Article 22 prevents arbitrary arrests/detentions, mandating grounds of arrest disclosure, lawyer access within 24 hours, and magistrate production within 24 hours. Preventive detention laws like NSA have restrictions (max 3 months without advisory board review). This right empowers citizens against state excesses; e.g., Shreya Singhal v. Union of India (2015) struck down Section 66A of the IT Act for chilling free speech. ​

Freedoms under Article 19 promote democracy—speech enables dissent, assembly fuels protests like farmers’ agitations. Judicial activism has broadened Article 21 to rights like speedy trials (Hussainara Khatoon, 1979) and LGBTQ+ decriminalization (Navtej Singh Johar, 2018).
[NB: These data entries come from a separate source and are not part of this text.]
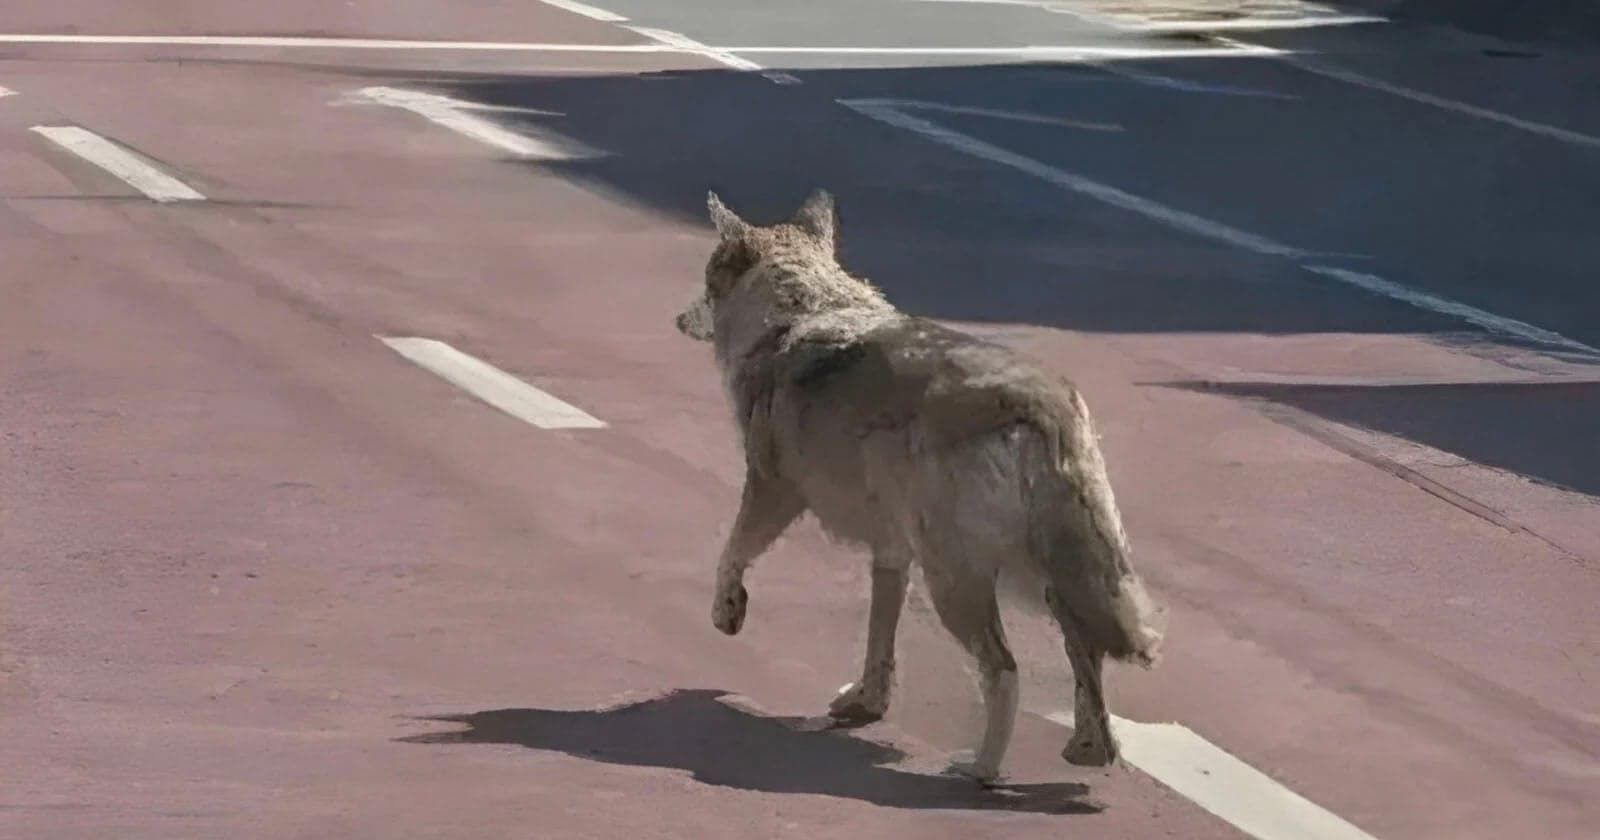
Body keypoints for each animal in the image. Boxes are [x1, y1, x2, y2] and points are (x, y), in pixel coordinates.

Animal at [674, 189, 1165, 781]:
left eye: (706, 284)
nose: (677, 319)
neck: (801, 311)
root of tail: (1044, 403)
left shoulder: (772, 491)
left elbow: (731, 554)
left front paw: (727, 612)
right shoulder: (890, 552)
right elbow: (878, 641)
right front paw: (865, 703)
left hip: (958, 582)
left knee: (1004, 670)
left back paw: (980, 770)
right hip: (1049, 580)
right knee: (1086, 655)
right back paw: (1089, 750)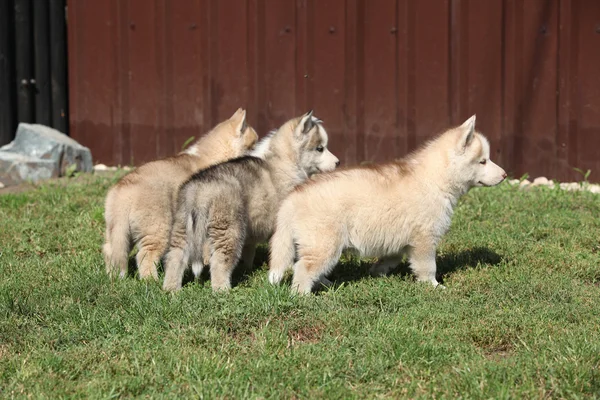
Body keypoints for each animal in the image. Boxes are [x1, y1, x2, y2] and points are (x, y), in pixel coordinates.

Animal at [103, 108, 258, 280]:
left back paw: (111, 277)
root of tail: (123, 191)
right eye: (254, 144)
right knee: (145, 255)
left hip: (120, 232)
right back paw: (151, 280)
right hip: (157, 230)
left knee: (110, 251)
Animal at [162, 111, 340, 292]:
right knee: (219, 262)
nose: (338, 162)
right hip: (228, 229)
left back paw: (171, 289)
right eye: (320, 148)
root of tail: (199, 189)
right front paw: (322, 280)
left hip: (182, 228)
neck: (285, 162)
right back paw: (222, 290)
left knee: (175, 257)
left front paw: (248, 267)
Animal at [268, 115, 506, 294]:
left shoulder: (400, 239)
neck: (436, 179)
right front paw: (434, 286)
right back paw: (302, 295)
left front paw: (377, 272)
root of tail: (293, 198)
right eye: (483, 161)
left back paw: (325, 283)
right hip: (324, 245)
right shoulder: (424, 239)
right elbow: (428, 266)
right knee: (302, 267)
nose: (504, 175)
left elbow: (391, 258)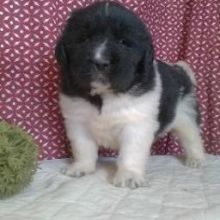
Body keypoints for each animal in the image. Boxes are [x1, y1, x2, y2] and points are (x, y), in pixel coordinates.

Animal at [55, 0, 205, 188]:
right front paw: (82, 167)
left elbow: (131, 152)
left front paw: (129, 175)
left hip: (186, 115)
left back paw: (196, 159)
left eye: (124, 42)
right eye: (84, 39)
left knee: (193, 138)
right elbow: (83, 147)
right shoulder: (78, 121)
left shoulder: (136, 124)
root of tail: (180, 72)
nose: (100, 62)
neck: (105, 94)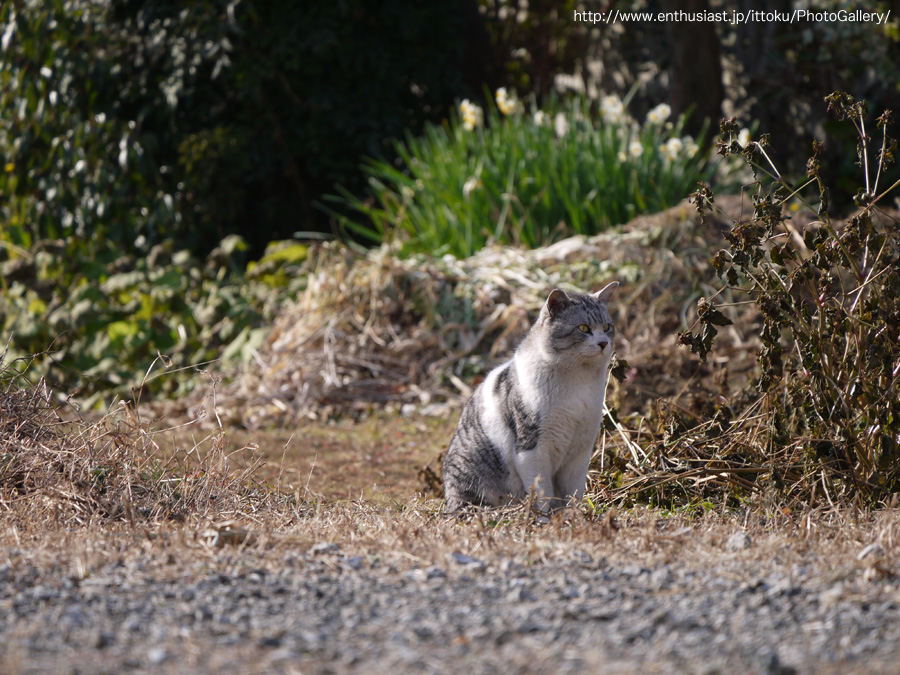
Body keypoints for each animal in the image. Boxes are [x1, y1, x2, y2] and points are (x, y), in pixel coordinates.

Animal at [442, 282, 620, 512]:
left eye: (607, 327)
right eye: (583, 328)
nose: (603, 343)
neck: (578, 380)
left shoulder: (580, 452)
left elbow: (573, 492)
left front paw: (573, 514)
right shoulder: (532, 449)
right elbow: (542, 492)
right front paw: (543, 518)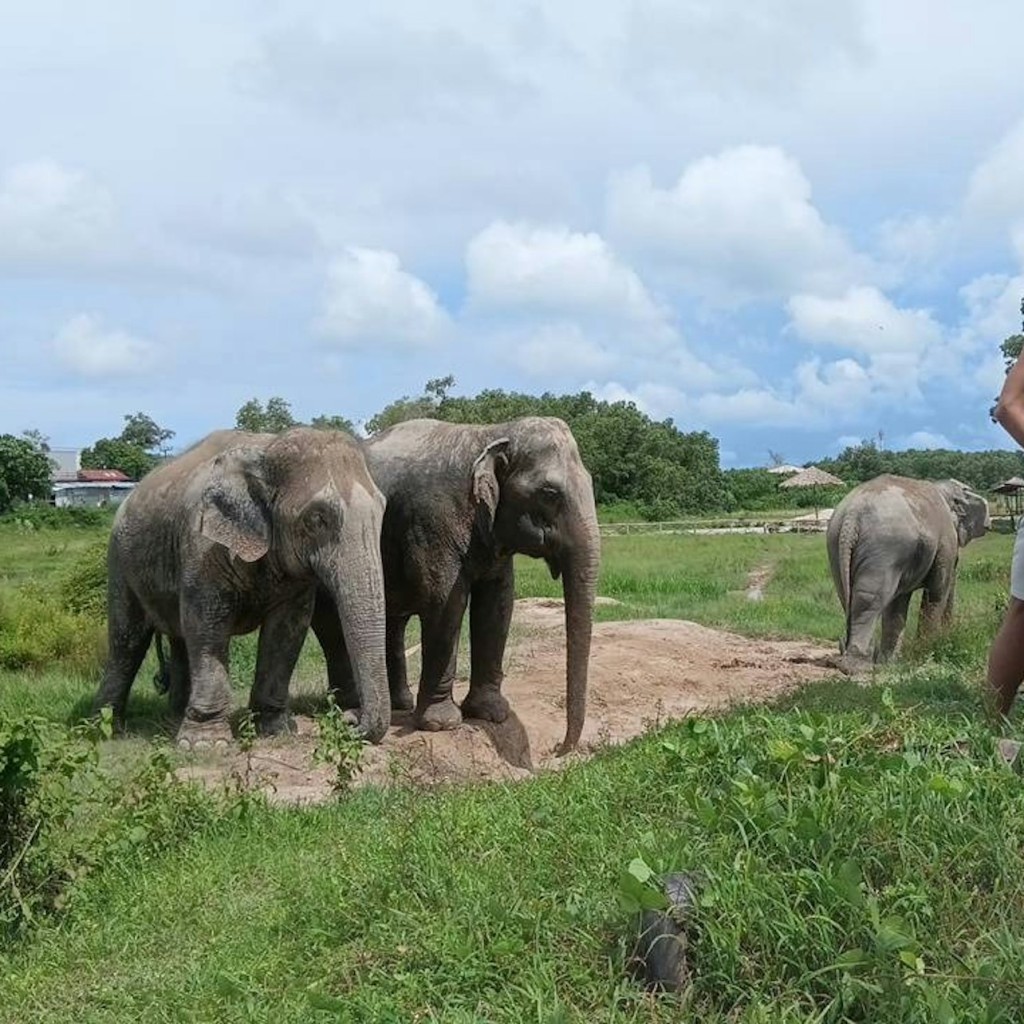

Right against Exploitation

Articles 23-24 prohibit exploitation, banning human trafficking, forced labor (begar), and child labor under 14 in hazardous jobs. Article 23 voids traffic in humans and begar, punishable as offenses; courts interpret “forced labor” broadly, including state-compelled work without pay, as in People’s Union for Democratic Rights v. Union of India (1982). ​

Article 24 forbids employment of children below 14 in factories, mines, or hazardous work, enforced via laws like Child Labour Act, 1986. This right targets historical practices like bonded labor, affecting millions. Remedies include Supreme Court directives for rehabilitation funds from violators. ​

Post-independence, bonded labor persists in rural areas, but interventions like the Bonded Labour System (Abolition) Act, 1976, aid eradication. Supreme Court in Bandhua Mukti Morcha v. Union of India (1984) ordered surveys and rehabilitation. Available to all, it upholds human dignity against economic coercion. ​

Right to Freedom of Religion

Articles 25-28 ensure secularism. Article 25 grants freedom of conscience, practice, profess, and propagate religion, subject to public order, morality, health. Article 26 allows religious denominations to manage affairs, own property. Article 27 bars taxes for specific religions; Article 28 prohibits religious instruction in state-funded schools. ​

Citizens enjoy this fully; e.g., Sabarimala (2018) struck temple entry bans for women. State regulates secular aspects like temple administration (Shirur Mutt, 1954). ​

Cultural and Educational Rights

Articles 29-30 protect minorities. Article 29 preserves language, script, culture; Article 30 allows minorities to establish/administer educational institutions. State cannot discriminate in aid based on minority status (St. Stephen’s College v. University of Delhi, 1992). ​

Right to Constitutional Remedies

Article 32 empowers direct Supreme Court access for enforcement via writs (habeas corpus, mandamus, etc.), called “heart and soul” by Dr. Ambedkar.